Transférer des savoirs et des savoirs faire dans l’interculturel
Année : 2009
Thème :
Type :
Auteur(s) :
JAVELAUD Elisabeth (France)
Résumé :
En mai 2005, SM le Roi du Maroc Mohammed VI a lancé un programme d'envergure : l'Initiative Nationale du Développement Humain. Celui-ci s'est donné pour cibles de développement : la construction d'infrastructures en eau potable, en électricité et en réseaux routiers ; la création d'emplois et d'activités génératrices de revenus ; enfin, le développement de services sociaux pour les publics spécifiques (jeunes à risque, femmes, sans domicile, personnes âgées et personnes handicapées).
Dans ce cadre, un établissement public national, en charge des populations vulnérables, a souhaité lancer un programme de modernisation de son dispositif de lutte contre la pauvreté et les disparités sociales.
L'axe majeur, la décentralisation/déconcentration, préparant à terme « un processus de transfert de responsabilités du central vers le régional et le provincial », correspond au souhait d'améliorer l'efficacité de son action, en délégant certaines attributions de l'échelon administratif central, à ses agents locaux.
Si la déconcentration implique une adaptation de l'organisation administrative des services de l'établissement public, en conservant sa structure hiérarchique, elle s'appuie sur une montée homogène en compétences, de l'ensemble de ses agents.
L'établissement public s'est retourné vers les services de Coopération de l'Ambassade de France, qui mettaient à sa disposition des experts français, pour accompagner une partie de cette dynamique. Sur place, les interventions des experts n'ont cessé de croiser les références culturelles liées aux contextes nationaux. Ainsi, la demande de l'établissement public d'une aide à la conception de modèles d'établissement proches des standards européens, nécessite de faire émerger les écarts entre l'existant et l'idéal. Cette démarche confirme combien le rapport au réel est un construit culturel qui s'avère malaisé à partager.
D'autant que les uns pensent en « processus toujours à l'œuvre » et les autres en « modèle fini », rencontrant de nouveau des cultures du changement bien différentes. Une première approche de la société marocaine amène à constater que cette société est culturellement structurée sur le droit, ce qui pourrait être vu comme proche du cadre européen ; mais à la différence des sociétés européennes, elle n'a pas pour base l'individu et son autonomie. La structure de base en est la famille.

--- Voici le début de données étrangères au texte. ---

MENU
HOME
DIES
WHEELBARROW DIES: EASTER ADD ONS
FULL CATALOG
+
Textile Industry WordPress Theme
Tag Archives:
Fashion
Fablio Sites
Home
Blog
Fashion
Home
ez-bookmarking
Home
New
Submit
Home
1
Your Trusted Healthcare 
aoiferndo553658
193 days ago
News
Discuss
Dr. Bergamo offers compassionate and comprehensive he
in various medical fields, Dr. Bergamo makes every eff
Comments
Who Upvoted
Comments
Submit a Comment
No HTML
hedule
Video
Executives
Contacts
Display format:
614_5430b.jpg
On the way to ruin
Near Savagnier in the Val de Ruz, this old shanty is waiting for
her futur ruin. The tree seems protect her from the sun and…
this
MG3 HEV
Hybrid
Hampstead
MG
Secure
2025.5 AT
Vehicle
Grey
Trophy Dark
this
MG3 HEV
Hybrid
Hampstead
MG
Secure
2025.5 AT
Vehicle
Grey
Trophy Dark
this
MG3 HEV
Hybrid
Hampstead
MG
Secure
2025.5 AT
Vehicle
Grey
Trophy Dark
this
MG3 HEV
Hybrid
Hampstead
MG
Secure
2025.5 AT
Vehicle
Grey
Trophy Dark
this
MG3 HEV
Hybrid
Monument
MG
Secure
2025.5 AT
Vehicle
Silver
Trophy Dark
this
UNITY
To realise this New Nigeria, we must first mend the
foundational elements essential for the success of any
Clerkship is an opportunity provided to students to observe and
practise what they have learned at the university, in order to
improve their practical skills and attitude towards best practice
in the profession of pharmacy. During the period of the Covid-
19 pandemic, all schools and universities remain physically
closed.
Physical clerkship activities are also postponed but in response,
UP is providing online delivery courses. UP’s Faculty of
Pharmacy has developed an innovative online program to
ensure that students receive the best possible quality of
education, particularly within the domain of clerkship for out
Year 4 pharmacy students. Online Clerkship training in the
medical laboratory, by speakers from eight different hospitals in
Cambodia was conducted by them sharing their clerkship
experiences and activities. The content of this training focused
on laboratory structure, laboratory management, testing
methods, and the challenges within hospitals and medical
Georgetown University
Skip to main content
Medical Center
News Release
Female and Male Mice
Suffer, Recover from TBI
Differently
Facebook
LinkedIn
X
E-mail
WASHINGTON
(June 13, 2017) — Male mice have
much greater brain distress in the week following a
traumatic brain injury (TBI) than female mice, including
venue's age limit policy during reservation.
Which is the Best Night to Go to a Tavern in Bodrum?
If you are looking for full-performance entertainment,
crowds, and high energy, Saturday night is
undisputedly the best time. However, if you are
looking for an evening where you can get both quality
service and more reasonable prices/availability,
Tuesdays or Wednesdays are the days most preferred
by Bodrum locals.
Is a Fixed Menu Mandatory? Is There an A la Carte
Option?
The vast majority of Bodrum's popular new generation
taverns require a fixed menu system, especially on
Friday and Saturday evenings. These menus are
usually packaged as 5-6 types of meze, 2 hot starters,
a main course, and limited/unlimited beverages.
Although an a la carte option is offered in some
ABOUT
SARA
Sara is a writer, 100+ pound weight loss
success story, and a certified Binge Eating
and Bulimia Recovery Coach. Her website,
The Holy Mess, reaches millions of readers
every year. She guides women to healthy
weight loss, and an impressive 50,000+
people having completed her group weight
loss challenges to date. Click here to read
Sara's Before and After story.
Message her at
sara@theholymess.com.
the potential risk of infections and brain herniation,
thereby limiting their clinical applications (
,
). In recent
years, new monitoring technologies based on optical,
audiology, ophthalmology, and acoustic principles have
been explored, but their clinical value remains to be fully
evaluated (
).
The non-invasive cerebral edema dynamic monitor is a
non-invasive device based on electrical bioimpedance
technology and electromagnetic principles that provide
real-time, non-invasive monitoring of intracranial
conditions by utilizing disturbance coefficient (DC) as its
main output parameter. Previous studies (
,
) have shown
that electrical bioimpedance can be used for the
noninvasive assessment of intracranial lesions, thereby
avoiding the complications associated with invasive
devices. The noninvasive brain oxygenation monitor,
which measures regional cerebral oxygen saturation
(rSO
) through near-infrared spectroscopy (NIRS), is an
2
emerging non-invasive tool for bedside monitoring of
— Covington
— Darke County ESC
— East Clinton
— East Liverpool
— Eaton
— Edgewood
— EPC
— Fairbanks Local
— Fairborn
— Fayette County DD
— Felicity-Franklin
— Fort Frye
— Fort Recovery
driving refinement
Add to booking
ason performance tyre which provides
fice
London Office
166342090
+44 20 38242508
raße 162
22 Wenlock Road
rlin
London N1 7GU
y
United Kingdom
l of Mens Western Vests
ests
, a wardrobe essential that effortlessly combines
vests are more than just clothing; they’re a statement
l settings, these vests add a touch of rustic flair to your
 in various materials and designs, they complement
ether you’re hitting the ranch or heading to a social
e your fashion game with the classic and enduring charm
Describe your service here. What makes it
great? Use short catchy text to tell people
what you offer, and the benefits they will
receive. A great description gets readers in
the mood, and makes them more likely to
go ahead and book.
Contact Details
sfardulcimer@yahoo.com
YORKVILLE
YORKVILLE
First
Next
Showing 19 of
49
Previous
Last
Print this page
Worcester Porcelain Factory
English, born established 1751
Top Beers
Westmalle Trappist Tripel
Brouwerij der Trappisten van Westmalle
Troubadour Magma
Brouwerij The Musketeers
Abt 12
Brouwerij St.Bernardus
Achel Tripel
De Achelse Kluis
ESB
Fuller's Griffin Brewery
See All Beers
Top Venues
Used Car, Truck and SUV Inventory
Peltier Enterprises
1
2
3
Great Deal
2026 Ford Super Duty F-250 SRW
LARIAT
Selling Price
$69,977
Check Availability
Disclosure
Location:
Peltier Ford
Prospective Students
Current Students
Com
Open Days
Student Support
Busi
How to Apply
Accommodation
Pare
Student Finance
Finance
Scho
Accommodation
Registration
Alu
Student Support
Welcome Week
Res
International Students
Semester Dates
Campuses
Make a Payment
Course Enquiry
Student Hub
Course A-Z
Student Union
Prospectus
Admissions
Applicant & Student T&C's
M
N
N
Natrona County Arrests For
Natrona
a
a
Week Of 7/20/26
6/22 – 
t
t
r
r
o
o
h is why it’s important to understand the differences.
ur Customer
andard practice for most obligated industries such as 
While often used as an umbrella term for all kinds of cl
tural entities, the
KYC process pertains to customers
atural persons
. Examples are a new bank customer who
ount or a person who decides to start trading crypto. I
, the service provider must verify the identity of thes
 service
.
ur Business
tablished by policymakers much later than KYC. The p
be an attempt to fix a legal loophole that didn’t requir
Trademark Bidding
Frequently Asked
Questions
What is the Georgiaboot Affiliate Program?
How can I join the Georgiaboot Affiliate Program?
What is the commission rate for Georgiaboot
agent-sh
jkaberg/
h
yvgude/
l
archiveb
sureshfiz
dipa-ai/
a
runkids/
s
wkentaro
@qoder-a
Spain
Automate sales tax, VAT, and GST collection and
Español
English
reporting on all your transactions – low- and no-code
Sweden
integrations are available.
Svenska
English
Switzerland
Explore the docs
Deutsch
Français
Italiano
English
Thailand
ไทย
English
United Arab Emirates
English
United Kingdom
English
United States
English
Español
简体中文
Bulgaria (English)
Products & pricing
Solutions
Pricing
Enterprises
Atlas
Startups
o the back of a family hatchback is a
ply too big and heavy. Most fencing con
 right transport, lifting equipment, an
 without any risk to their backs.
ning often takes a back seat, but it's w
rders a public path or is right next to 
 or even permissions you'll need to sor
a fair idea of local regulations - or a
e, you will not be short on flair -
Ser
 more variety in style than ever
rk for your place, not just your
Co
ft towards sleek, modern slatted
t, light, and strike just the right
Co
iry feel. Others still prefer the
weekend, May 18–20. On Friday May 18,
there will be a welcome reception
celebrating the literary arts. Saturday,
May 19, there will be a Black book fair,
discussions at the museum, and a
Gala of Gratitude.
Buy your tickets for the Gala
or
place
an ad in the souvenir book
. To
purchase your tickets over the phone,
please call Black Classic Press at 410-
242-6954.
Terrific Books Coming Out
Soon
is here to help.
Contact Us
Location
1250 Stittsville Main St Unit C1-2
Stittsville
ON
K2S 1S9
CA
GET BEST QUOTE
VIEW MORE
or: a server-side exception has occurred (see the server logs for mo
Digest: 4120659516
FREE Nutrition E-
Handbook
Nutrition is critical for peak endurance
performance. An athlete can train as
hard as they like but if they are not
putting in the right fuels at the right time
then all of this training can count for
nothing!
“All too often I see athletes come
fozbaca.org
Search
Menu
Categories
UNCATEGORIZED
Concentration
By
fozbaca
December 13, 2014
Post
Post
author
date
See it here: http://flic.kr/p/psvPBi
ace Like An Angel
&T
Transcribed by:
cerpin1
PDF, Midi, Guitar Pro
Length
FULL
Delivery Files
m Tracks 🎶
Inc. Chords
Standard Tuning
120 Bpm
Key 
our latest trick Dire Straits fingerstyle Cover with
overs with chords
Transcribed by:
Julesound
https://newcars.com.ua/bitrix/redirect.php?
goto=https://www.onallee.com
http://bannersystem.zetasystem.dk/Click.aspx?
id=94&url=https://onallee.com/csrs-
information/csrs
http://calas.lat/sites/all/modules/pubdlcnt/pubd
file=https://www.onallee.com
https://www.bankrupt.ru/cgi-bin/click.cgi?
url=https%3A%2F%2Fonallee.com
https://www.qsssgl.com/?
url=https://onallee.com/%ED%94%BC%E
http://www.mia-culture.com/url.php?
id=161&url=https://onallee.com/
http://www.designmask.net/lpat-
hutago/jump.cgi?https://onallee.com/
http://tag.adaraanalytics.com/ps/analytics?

Ainsi, les expériences de prise en charge des « enfants des rues » relatées par les intervenants sociaux des territoires, butent sur l'objectif affiché du retour en famille, alors que les situations sociales d'éclatement des cellules familiales les plus démunies, ne le permettent majoritairement pas.
L'utilisation d'un terme générique pour désigner un public cible n'implique pas qu'il existe un consensus concernant ce concept. Construire une définition commune « des enfants des rues » est complexe: beaucoup enfants vivent dans la rue au Maroc, notamment dans les quartiers défavorisés et les bidonvilles ; ce qui ne signifie pas qu'ils sont « enfants des rues ». La plupart erre la journée, parce qu'ils sont déscolarisés ou font de petits boulots (ou du trafic) nécessaires à leur survie, mais rentrent dormir en famille le soir.
De fait, un tel terme, non stabilisé pour les acteurs sociaux des territoires, provoque des risques de piétinement, de blocage des échanges et de la possibilité d'approfondir la réflexion.
Ces quelques exemples montrent la difficulté de transmettre des pratiques professionnelles entre acteurs de cultures différentes. Le nécessaire décentrage permanent oblige à revisiter les référentiels et les méthodologies d'intervention.
Ces ajustements sont au cœur du processus d'accompagnement d'une professionnalisation des acteurs sociaux dans le cadre d'une coopération internationale.